# Feet Inspection Clarification



## GenTheThief (Jul 15, 2016)

So I've recently gotten into feet, and I was looking through the regulations and guidelines and I couldn't find if it said whether or not I could inspect with my hands during feet solves.
I know in the weekly competitions here, the rules say that you can only inspect with your feet. But the WCA is more official, and I might be going to a comp soon and compete in feet. Also, in the few feet world record videos I've seen, the competitor inspects with feet. I'm assuming world record holders know what they are doing, so I'm assuming that I'm missing something really obvious unless I really can inspect with both hands during official feet solves?


----------



## Ronxu (Jul 15, 2016)

D1b) During the attempt, the competitor must use only their feet and the surface to manipulate the puzzle. Penalty: disqualification of the attempt (DNF).


----------



## AlphaSheep (Jul 15, 2016)

Ronxu said:


> D1b) During the *attempt*, the competitor must use only their feet and the surface to manipulate the puzzle.
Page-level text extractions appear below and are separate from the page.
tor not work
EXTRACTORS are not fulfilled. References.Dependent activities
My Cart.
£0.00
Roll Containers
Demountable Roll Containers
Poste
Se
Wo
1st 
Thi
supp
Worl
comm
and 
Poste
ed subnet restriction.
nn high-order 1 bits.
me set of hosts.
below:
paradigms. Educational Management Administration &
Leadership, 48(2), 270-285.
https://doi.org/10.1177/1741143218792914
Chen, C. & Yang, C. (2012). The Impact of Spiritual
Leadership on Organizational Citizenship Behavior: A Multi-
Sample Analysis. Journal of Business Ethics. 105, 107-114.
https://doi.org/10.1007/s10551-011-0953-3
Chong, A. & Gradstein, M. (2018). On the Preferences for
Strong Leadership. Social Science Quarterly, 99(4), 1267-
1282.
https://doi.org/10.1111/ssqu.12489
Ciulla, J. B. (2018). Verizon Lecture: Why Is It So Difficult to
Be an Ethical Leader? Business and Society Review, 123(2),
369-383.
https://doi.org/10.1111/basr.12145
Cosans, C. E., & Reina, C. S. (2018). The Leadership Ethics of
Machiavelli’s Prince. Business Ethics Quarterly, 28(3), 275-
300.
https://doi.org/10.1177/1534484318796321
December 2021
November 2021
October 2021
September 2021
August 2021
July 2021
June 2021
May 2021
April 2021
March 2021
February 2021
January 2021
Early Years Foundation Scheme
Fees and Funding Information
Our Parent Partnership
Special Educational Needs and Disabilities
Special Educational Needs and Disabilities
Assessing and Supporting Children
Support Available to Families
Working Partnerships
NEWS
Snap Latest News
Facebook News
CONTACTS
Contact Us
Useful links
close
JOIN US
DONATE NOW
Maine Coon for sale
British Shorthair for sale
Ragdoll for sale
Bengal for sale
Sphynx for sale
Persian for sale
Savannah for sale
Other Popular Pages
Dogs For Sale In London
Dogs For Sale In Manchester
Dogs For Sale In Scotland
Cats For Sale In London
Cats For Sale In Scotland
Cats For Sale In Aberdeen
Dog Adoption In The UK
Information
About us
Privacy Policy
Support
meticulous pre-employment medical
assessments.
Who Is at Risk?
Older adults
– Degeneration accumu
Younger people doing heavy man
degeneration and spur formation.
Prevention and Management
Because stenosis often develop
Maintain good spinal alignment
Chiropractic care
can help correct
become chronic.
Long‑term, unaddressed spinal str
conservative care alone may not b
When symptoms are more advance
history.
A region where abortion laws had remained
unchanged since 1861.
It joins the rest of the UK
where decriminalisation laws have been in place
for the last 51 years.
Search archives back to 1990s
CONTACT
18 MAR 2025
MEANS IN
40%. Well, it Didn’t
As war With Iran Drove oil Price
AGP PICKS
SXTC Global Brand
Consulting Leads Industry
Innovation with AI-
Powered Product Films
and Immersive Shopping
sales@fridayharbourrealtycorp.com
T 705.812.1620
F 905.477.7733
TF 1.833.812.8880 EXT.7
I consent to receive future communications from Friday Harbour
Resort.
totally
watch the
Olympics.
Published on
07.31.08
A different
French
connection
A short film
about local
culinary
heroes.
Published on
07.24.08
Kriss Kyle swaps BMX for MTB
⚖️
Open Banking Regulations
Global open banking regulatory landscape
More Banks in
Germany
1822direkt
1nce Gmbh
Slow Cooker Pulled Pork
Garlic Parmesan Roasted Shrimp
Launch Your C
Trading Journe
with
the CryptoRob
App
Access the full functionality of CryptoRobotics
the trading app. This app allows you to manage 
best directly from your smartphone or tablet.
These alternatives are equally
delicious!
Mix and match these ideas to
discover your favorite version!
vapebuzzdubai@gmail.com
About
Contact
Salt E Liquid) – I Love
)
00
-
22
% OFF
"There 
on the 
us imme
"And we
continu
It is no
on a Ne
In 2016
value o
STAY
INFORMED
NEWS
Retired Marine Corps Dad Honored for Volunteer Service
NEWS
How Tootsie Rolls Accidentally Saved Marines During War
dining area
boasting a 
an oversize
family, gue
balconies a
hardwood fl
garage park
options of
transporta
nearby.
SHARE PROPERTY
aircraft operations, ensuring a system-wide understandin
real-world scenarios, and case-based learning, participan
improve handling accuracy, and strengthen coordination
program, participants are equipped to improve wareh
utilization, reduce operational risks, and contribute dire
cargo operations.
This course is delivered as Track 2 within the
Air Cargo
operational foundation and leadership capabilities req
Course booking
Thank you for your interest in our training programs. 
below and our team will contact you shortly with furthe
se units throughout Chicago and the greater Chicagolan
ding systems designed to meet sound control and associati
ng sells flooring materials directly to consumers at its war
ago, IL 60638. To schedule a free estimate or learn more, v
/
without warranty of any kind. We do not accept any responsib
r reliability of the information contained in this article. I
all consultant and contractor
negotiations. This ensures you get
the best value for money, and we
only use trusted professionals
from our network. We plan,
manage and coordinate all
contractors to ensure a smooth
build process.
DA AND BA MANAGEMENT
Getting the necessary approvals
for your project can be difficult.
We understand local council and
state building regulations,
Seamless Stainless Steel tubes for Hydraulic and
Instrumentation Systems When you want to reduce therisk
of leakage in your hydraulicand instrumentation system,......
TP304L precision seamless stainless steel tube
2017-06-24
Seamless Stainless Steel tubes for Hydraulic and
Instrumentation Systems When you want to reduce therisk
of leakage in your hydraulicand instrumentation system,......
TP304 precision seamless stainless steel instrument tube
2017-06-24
Penalty: disqualification of the attempt (DNF).


Its also important to note that article A states that the attempt starts with inspection (so inspection is included) and ends once you and the judge have both signed the score card.

It's also worth noting the difference between the feet regulations and the one handed regulations:

C1b) During the *solve*, the competitor must use only one hand to touch the puzzle. Penalty: disqualification of the attempt (DNF).

So for OH the restriction is only for the solve, so two hands are allowed in inspection, whereas for feet, you have to use feet for the entire attempt which includes inspection.


----------



## guysensei1 (Jul 15, 2016)

Is there any particular reason why the inspection rules were done with this difference?


----------



## 1973486 (Jul 15, 2016)

guysensei1 said:


> Is there any particular reason why the inspection rules were done with this difference?



OH used to be inspected with one hand.


----------



## GenTheThief (Jul 15, 2016)

Ronxu said:


> D1b) During the attempt, the competitor must use only their feet and the surface to manipulate the puzzle. Penalty: disqualification of the attempt (DNF).





AlphaSheep said:


> Its also important to note that article A states that the attempt starts with inspection (so inspection is included) and ends once you and the judge have both signed the score card.



Ah...
I had seen the part in arcticle D, but I forgot the part in acrticle A.
And, I knew about the OH two hand inspection.
Thanks guys!


----------